# Playing W/ The Digi Cam



## newtiques (Oct 1, 2004)

On another forum







I posted a "Build you own Watch Advertisement"

Here was my entry


















Isn't it funny that Mr Wajs does no advertising at all, yet there is a definitive following of his products









I hope you enjoy


----------



## ESL (Jan 27, 2004)

That sounds like a splendid idea for a themed set of photos Mark, and a cracking photo as well.

I quite like idea of not advertising Mr Wajs's creations, keeps 'em nice and exclusive to those "in the know".


----------



## newtiques (Oct 1, 2004)

ESL said:


> That sounds like a splendid idea for a themed set of photos Mark, and a cracking photo as well.
> 
> I quite like idea of not advertising Mr Wajs's creations, keeps 'em nice and exclusive to those "in the know".


Thank you, George







!

I agree, when mingling w/ the general public, unless it is a WIS convention (







) you are probably the only person in that given situation who has an O&W on his wrist.

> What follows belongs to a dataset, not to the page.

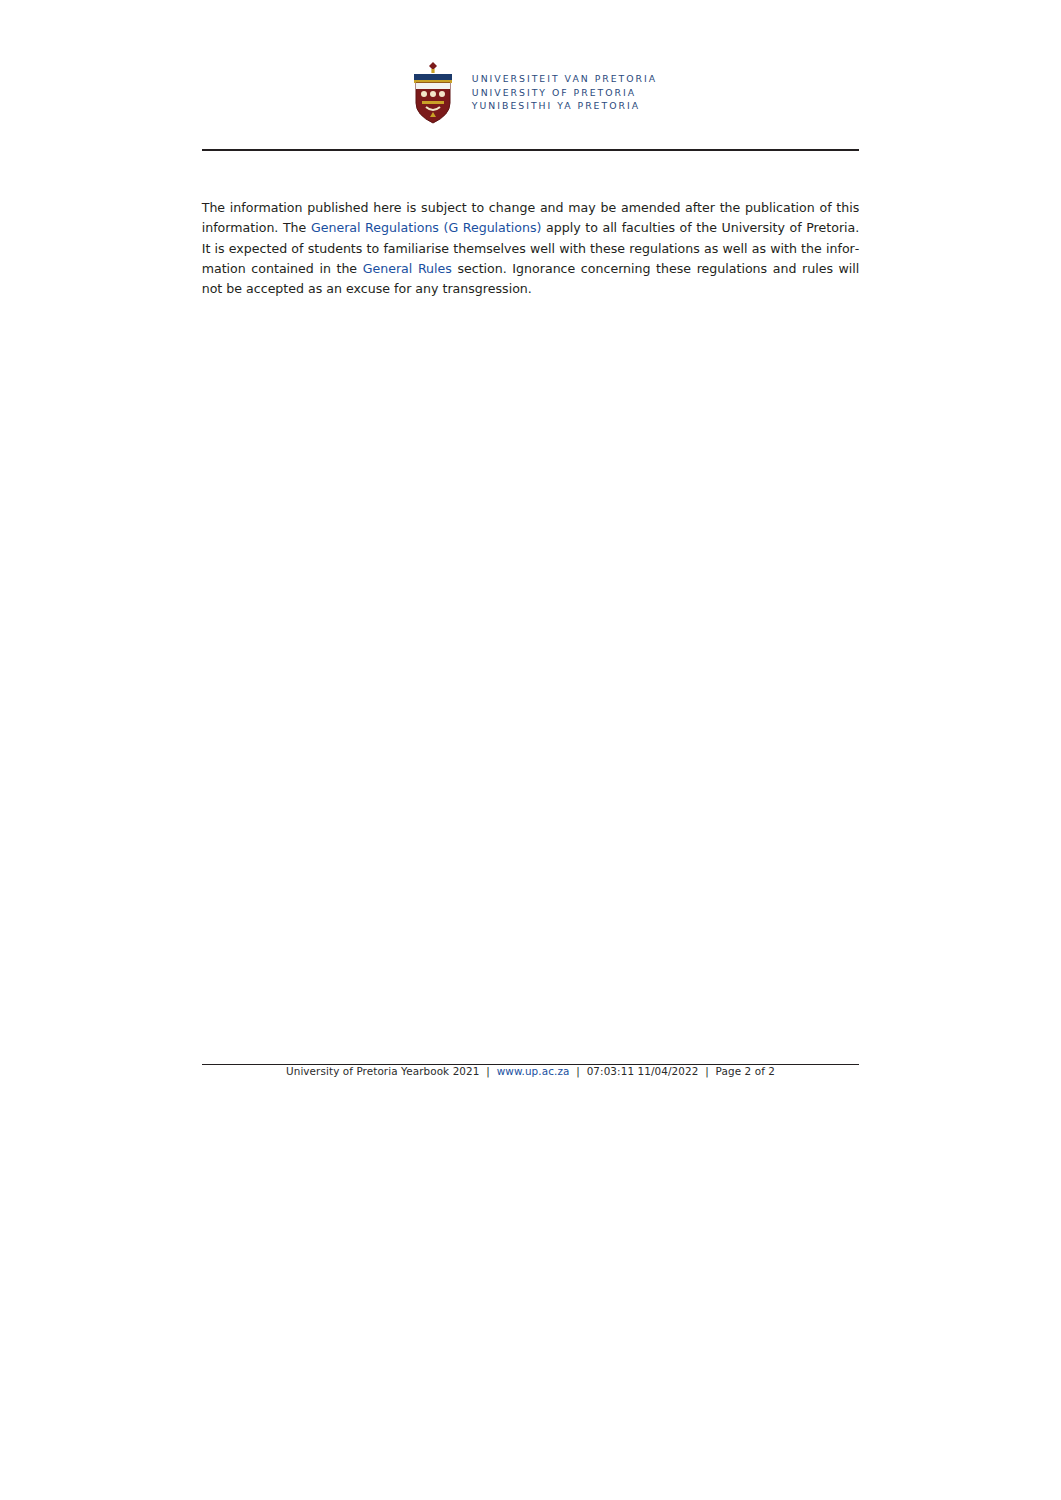UNIVERSITEIT VAN PRETORIA
UNIVERSITY OF PRETORIA
YUNIBESITHI YA PRETORIA
The information published here is subject to change and may be amended after the publication of this information. The General Regulations (G Regulations) apply to all faculties of the University of Pretoria. It is expected of students to familiarise themselves well with these regulations as well as with the information contained in the General Rules section. Ignorance concerning these regulations and rules will not be accepted as an excuse for any transgression.
University of Pretoria Yearbook 2021 | www.up.ac.za | 07:03:11 11/04/2022 | Page 2 of 2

And, Mr Wajs makes a wide variety of quality mechanical watches









I am glad to own his watches as he is an icon in the world of horology and will not be around forever.

I appreciate your thoughts







!


----------



## Guest (Nov 27, 2004)

O & W did a lot of advertising in the 60's.

All of their stuff was sold mail order so how else would people find out about them?

Nowadays with the internet it is easy to find them.


----------